Business Cyclicality & Seasonality

Demand Patterns:

  • Seasonal Trends: Results of operations fluctuate on a quarterly basis.
  • Economic Sensitivity: The business is sensitive to federal and state budget decisions, and weak economic conditions could adversely affect government funding for programs. Demand for homecare services is expected to grow.
  • Industry Cycles: The healthcare industry is labor-intensive. Pharmacy solutions tailored for the home environment are expected to grow faster than the overall pharmacy market, driven by the aging population.

Planning & Forecasting: The Company's planning and forecasting are based on management's industry knowledge and independent sources, consistent with its operating budget and strategic plan.

Regulatory Environment & Compliance

Regulatory Framework: Industry-Specific Regulations: BrightSpring Health Services, Inc. operates in a heavily regulated industry, subject to extensive federal, state, and local laws governing licensure, certification, billing, fraud and abuse (e.g., Anti-Kickback Statute, Stark Law, False Claims Act), corporate practice of medicine, fee-splitting, and controlled substances. The Company must comply with FDA and DEA regulations. International Compliance: Operations in Canada are subject to PIPEDA and similar provincial laws regarding personal information processing.

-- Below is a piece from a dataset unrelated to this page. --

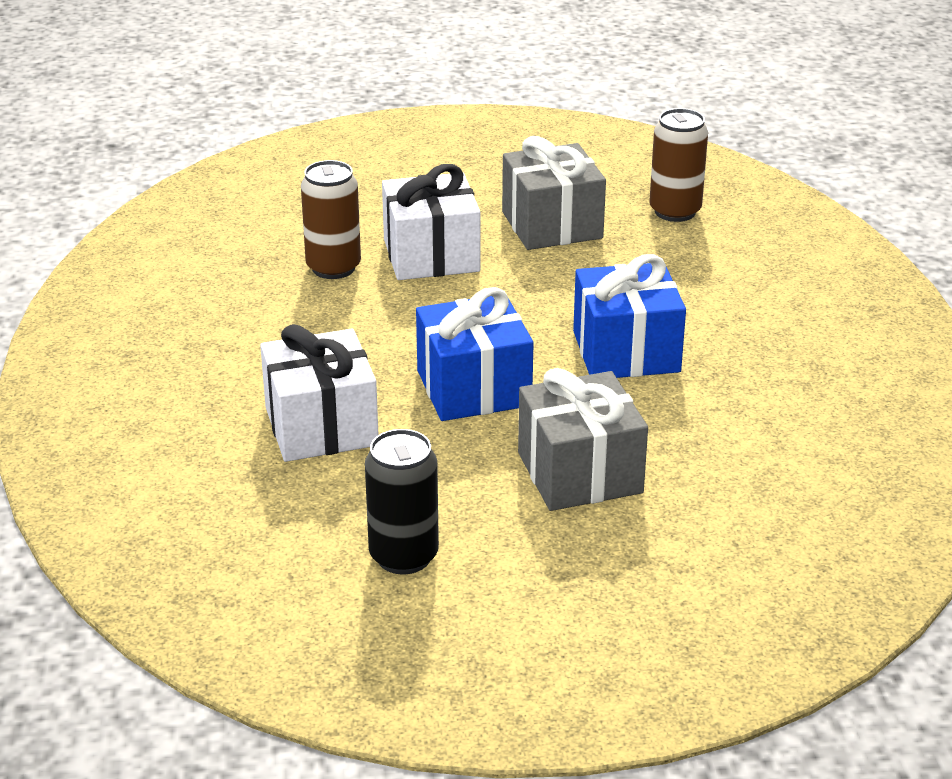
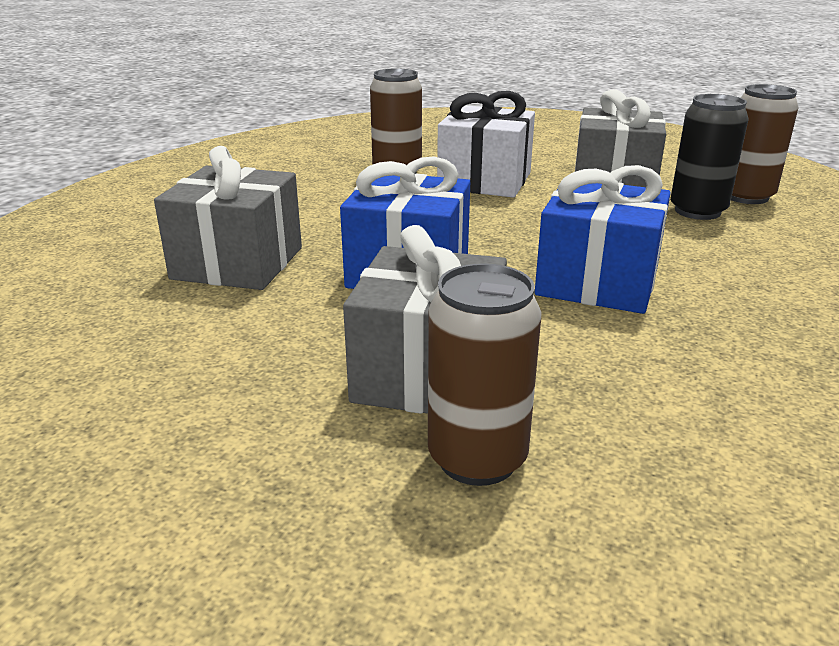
camera: 30 degrees right, 5 degrees down
white gift [260,324,379,462] -> grey gift [154,146,302,290]
black can [365,429,439,574] -> black can moved to [670,94,749,220]
none -> brown can [428,263,541,486]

Trade & Export Controls: Subject to the Prescription Drug Marketing Act and potential impacts from changes in U.S. trade policies, tariffs, or trade relations.

Legal Proceedings:

  • Silver Matter: PharMerica settled a False Claims Act and state false claims acts complaint in May 2024 for $120.0 million, with $110.0 million paid in 2024 and $10.0 million in 2025.
  • Ongoing Investigations: Embrace Hospice is subject to an ongoing investigation by the DOJ and DEA regarding potential violations of the False Claims Act and Controlled Substances Act related to hospice services.
  • General Litigation: The Company is party to various other legal and administrative proceedings in the ordinary course of business, with accruals recorded for probable and estimable liabilities.

Tax Strategy & Considerations

Tax Profile:

  • Effective Tax Rate: 24.0% for 2025, 27.7% for 2024.
  • Geographic Tax Planning: Files numerous consolidated and separate income tax returns in U.S. federal and various state and foreign jurisdictions.
  • Tax Reform Impact: The One Big Beautiful Bill Act (enacted July 4, 2025) and the Inflation Reduction Act of 2022 include provisions that may affect future tax obligations and utilization of interest expense carryforwards.

Insurance & Risk Transfer

Risk Management Framework:

  • Insurance Coverage: BrightSpring Health Services, Inc. is self-insured for a substantial portion of its general and professional liability, automobile liability, workers’ compensation risks, and health benefits, subject to certain stop-loss coverage. The Company also maintains cyber errors and omissions insurance.
  • Risk Transfer Mechanisms: Utilizes interest rate swap agreements to hedge a portion of its variable interest rate exposure, with $1.5 billion notional amount of outstanding debt fixed through these agreements as of December 31, 2025.